Exercise objective: Only lines containing the word "pixels" are needed; pull them out of the material.

Available data:
□ □ □ □

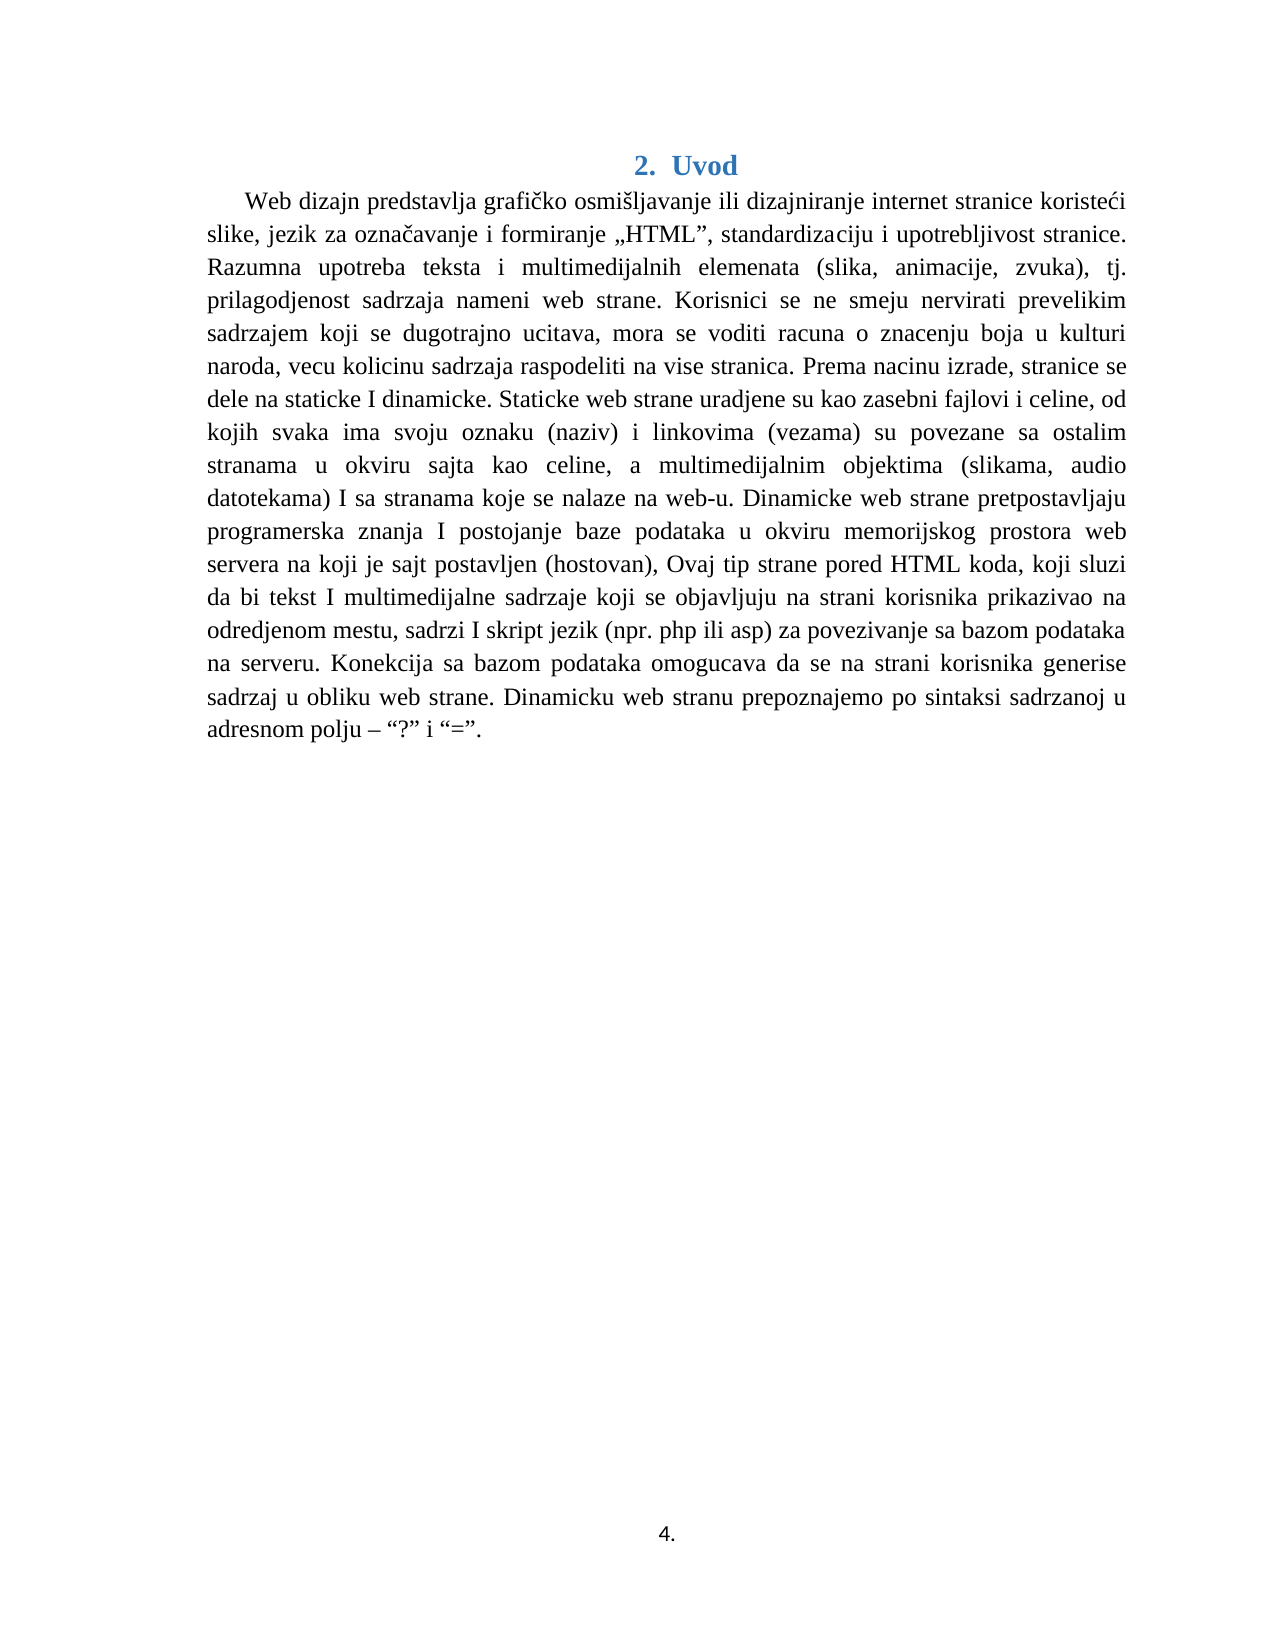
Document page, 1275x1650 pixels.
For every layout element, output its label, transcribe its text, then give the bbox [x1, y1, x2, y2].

subtitle Uvod [244, 148, 1127, 181]
text Web dizajn predstavlja grafičko osmišljavanje ili dizajniranje internet stranice koristeći slike, jezik za označavanje i formiranje „HTML”, standardizaciju i upotrebljivost stranice. Razumna upotreba teksta i multimedijalnih elemenata (slika, animacije, zvuka), tj. prilagodjenost sadrzaja nameni web strane. Korisnici se ne smeju nervirati prevelikim sadrzajem koji se dugotrajno ucitava, mora se voditi racuna o znacenju boja u kulturi naroda, vecu kolicinu sadrzaja raspodeliti na vise stranica. Prema nacinu izrade, stranice se dele na staticke I dinamicke. Staticke web strane uradjene su kao zasebni fajlovi i celine, od kojih svaka ima svoju oznaku (naziv) i linkovima (vezama) su povezane sa ostalim stranama u okviru sajta kao celine, a multimedijalnim objektima (slikama, audio datotekama) I sa stranama koje se nalaze na web-u. Dinamicke web strane pretpostavljaju programerska znanja I postojanje baze podataka u okviru memorijskog prostora web servera na koji je sajt postavljen (hostovan), Ovaj tip strane pored HTML koda, koji sluzi da bi tekst I multimedijalne sadrzaje koji se objavljuju na strani korisnika prikazivao na odredjenom mestu, sadrzi I skript jezik (npr. php ili asp) za povezivanje sa bazom podataka na serveru. Konekcija sa bazom podataka omogucava da se na strani korisnika generise sadrzaj u obliku web strane. Dinamicku web stranu prepoznajemo po sintaksi sadrzanoj u adresnom polju – “?” i “=”. [207, 186, 1127, 743]
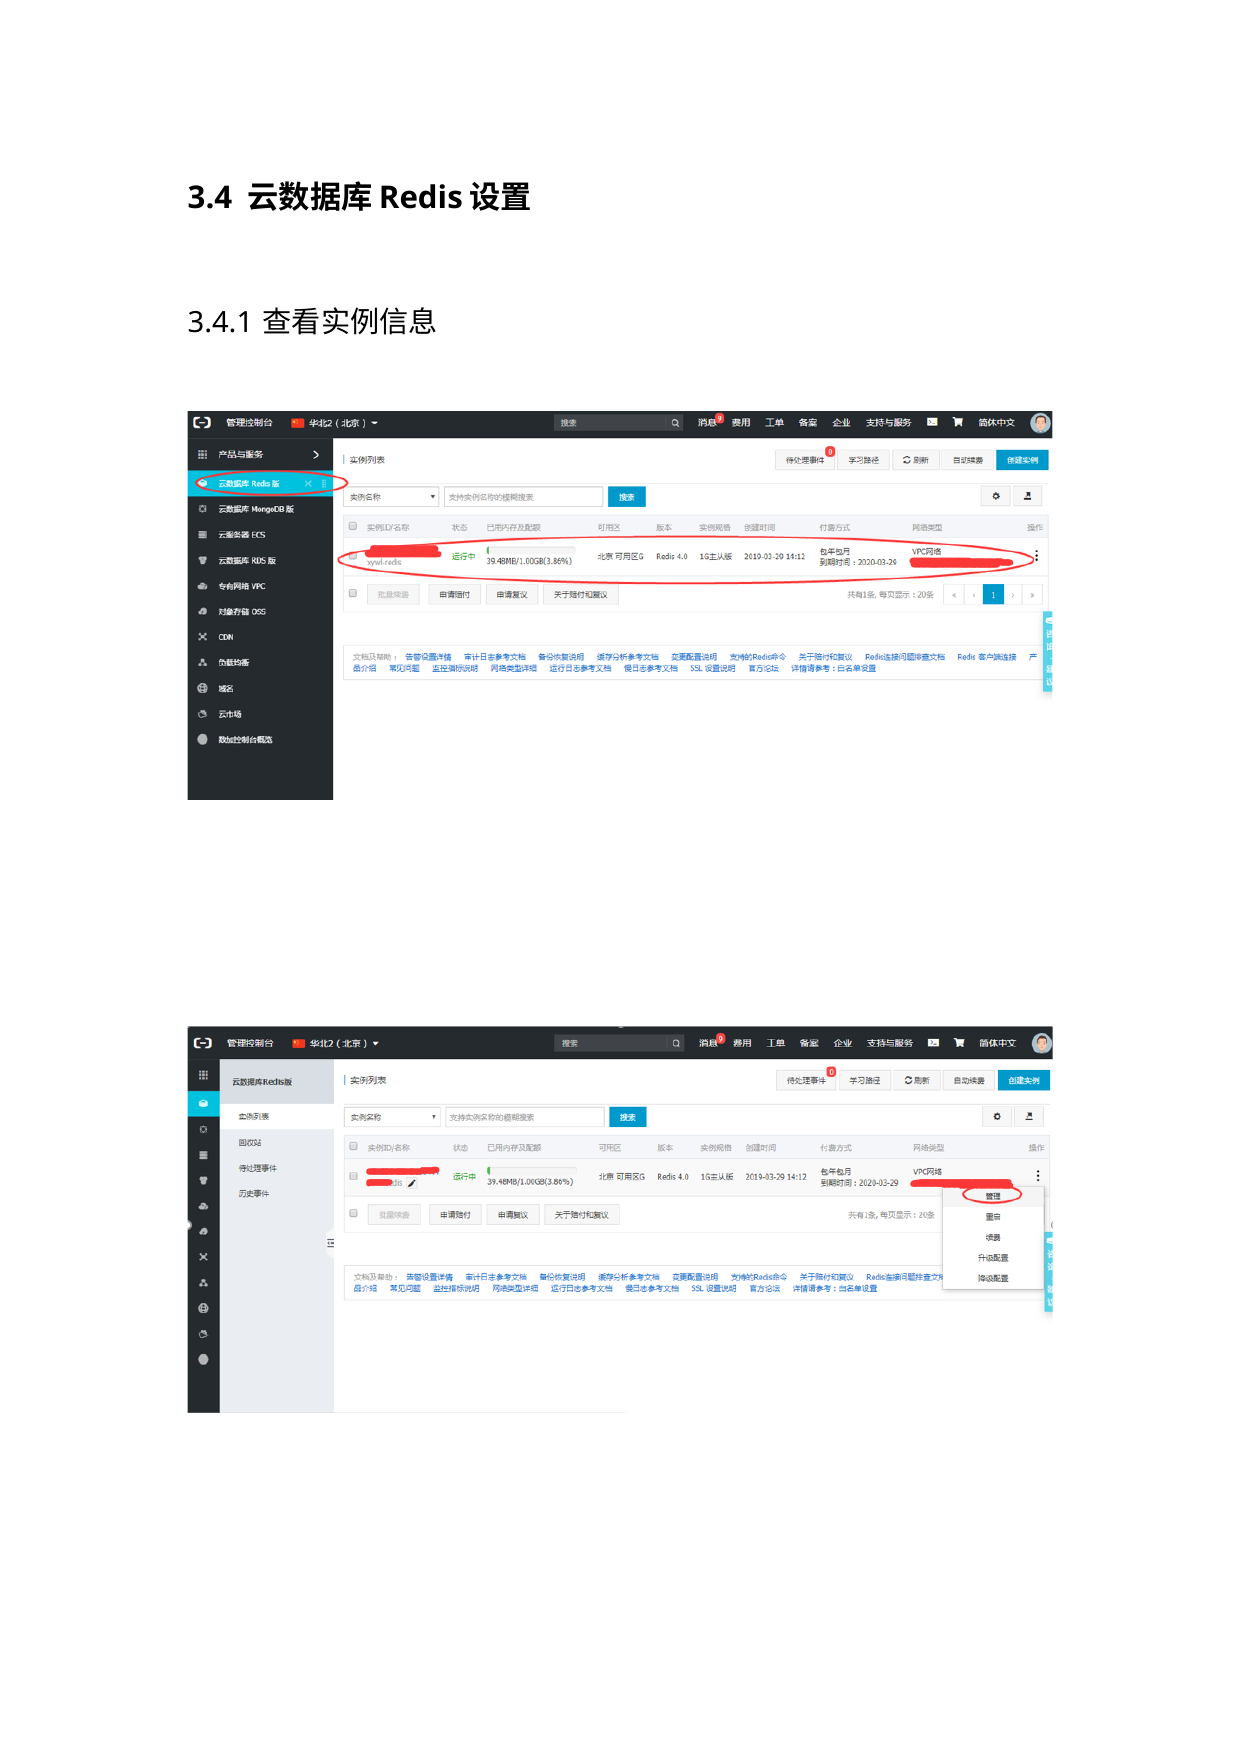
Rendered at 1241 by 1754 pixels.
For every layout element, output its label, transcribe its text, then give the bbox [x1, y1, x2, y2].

picture [187, 411, 1053, 800]
subtitle 云数据库Redis设置 [187, 162, 1053, 227]
subtitle 查看实例信息 [187, 287, 1053, 352]
picture [187, 1026, 1053, 1413]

□ □ □ □

Response:
Document page, 1275x1650 pixels.
Rendered at 1241 by 1754 pixels.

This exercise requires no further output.